つーか、こんな緊急事態になぜみんなのんびり!?
俺の伝え方が悪いのか!?
仲間のピンチを伝えてもこのマイペースさ。
ある意味、見習いたいくらいだ。
「じゃあサッサと始末しといてくれ。俺はここでまだ体力回復しとくから」
「嘘だろ!?」
寝返りを打って俺たちに背を向けてヒラヒラと手を振るアーロンに俺は思わず叫んだ。
どんだけクズ!?
どんだけマイペース!?
もういっそ一人で旅しろと言いたくなるほどの協調性と情のなさだ。
「仲間のピンチに駆けつけないってお前、どんだけクズなんだ!」
「うるせぇな。みんなで行っても無駄に体力消費するだけだろう。もしまたすぐにモンスターが現れたらどうする? 一人は体力温存しておいた方が効率的だろ」
「出たよ! お前のそういう正論っぽいこと言って自分のなまけを正当化するところ!」
「正論っぽいじゃない。正論だ」
石のように動かないアーロンに歯噛みしていると、去り際のドゥーガルドの言葉を思い出した。
俺は一か八かその言葉を口にしてみた。
「……へぇ、じゃあ留守番でいいんだな。
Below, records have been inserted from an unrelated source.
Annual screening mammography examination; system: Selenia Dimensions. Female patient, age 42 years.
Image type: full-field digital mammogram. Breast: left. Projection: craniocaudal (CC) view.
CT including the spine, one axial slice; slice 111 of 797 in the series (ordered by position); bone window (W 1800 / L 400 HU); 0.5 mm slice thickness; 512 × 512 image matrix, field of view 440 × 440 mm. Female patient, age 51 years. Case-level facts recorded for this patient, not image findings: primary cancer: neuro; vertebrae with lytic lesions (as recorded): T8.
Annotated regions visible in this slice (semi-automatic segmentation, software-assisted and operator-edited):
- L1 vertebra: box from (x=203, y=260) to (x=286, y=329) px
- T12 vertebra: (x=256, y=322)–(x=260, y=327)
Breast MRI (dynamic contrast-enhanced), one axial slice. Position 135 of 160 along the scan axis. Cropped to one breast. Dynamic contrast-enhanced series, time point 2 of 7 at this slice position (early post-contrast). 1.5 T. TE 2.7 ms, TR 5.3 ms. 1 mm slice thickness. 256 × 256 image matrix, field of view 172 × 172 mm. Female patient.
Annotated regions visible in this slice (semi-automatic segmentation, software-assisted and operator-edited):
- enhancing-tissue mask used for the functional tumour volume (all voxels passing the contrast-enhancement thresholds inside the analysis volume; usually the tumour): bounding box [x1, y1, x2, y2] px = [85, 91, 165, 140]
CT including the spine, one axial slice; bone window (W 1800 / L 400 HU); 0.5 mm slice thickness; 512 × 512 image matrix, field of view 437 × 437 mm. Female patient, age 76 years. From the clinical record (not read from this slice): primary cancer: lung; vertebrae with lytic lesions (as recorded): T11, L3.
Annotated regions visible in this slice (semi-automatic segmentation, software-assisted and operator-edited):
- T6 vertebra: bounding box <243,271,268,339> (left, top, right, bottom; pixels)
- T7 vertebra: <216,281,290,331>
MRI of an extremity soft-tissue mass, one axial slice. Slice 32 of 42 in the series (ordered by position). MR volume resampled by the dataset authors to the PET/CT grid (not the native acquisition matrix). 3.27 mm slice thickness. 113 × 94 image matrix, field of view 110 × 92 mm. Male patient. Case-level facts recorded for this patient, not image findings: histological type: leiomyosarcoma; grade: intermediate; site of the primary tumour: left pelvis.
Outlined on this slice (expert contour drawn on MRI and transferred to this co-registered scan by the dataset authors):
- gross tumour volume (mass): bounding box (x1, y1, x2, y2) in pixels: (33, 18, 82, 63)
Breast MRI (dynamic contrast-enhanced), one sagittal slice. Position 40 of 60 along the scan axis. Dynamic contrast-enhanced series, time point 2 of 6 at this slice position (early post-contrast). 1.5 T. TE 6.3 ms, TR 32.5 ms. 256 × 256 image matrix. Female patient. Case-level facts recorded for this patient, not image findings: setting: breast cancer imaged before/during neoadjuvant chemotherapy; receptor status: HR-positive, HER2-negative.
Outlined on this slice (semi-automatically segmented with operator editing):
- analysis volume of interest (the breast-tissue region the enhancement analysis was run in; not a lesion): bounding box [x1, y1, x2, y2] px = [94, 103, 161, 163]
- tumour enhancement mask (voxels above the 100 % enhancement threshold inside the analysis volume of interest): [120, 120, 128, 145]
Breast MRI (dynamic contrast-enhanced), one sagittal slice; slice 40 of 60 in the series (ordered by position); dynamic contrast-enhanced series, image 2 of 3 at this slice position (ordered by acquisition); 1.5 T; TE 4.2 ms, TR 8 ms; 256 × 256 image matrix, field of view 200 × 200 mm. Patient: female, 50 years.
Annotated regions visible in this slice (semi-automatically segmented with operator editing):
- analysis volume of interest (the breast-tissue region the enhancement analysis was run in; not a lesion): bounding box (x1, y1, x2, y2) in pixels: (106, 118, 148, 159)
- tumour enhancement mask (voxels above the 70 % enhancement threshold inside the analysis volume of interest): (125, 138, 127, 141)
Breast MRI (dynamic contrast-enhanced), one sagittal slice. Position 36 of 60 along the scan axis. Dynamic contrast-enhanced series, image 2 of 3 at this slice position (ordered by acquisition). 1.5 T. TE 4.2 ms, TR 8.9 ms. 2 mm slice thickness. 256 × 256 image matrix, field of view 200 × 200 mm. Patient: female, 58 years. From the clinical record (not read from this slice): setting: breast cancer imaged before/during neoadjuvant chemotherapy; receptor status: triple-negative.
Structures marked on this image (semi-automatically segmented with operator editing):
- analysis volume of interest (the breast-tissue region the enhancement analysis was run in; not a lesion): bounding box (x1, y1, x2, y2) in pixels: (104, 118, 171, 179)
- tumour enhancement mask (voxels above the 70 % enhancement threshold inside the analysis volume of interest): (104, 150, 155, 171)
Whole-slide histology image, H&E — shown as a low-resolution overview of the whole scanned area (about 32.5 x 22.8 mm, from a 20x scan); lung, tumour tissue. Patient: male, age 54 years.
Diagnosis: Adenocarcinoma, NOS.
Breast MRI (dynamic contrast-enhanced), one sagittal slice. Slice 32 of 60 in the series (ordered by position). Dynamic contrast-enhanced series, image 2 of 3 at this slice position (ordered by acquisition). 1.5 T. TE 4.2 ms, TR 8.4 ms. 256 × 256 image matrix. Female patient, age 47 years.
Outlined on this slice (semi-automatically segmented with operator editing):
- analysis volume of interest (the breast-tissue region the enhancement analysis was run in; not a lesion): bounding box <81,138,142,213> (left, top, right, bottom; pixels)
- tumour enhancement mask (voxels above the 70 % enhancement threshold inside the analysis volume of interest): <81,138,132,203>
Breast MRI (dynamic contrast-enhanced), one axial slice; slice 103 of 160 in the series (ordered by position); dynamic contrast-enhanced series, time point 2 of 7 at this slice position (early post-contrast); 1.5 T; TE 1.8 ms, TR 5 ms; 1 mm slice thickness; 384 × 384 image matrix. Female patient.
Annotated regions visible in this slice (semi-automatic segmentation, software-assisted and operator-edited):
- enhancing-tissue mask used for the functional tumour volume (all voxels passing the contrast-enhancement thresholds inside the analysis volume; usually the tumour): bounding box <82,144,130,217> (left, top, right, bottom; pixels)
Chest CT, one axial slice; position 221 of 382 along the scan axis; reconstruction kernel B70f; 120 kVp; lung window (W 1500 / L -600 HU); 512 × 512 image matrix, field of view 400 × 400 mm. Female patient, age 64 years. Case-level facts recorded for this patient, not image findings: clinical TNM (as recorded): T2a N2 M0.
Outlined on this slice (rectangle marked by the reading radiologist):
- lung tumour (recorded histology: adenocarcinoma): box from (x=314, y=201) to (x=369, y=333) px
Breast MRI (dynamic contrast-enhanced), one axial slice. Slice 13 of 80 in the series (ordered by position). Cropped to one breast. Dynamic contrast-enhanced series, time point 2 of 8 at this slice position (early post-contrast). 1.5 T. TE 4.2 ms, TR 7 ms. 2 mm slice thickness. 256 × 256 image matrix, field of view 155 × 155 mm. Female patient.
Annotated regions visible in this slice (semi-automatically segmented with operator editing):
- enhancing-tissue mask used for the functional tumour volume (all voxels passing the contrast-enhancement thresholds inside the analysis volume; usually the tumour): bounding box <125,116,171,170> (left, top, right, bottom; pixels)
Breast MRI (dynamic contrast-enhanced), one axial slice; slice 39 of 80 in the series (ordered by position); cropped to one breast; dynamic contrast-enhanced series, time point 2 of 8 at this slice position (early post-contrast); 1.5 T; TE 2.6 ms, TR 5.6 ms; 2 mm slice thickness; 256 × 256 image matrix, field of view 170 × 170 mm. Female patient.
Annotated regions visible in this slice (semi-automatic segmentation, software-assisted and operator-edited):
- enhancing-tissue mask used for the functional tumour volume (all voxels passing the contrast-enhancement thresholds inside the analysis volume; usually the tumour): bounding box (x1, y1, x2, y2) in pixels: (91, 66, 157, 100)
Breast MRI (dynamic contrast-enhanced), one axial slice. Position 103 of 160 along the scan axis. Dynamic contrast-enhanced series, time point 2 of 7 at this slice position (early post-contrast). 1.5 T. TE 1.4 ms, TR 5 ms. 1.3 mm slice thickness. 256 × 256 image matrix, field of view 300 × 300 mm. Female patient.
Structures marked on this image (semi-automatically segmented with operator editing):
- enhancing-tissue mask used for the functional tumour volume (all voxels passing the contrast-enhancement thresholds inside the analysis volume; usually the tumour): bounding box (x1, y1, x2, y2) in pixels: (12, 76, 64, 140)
あ~あ~せっかく金になりそうなモンスターだってドゥーガルドが言っていたのに」
金という言葉に反応してアーロンが素早く振り返った。
「は!? 今何て言った!」
「え……だから金になりそうなモンスターだって……」
「それを早く言え!」
露骨な食いつき具合に引いている俺など気にせず、アーロンは俊敏に立ち上がった。
「よし、みんな行くぞ! トロトロするな! 走れ!」
さっきまで寝転がっていたのが嘘のように先陣を切って走り出すアーロンに俺はもはや溜め息を吐く力すら失っていた。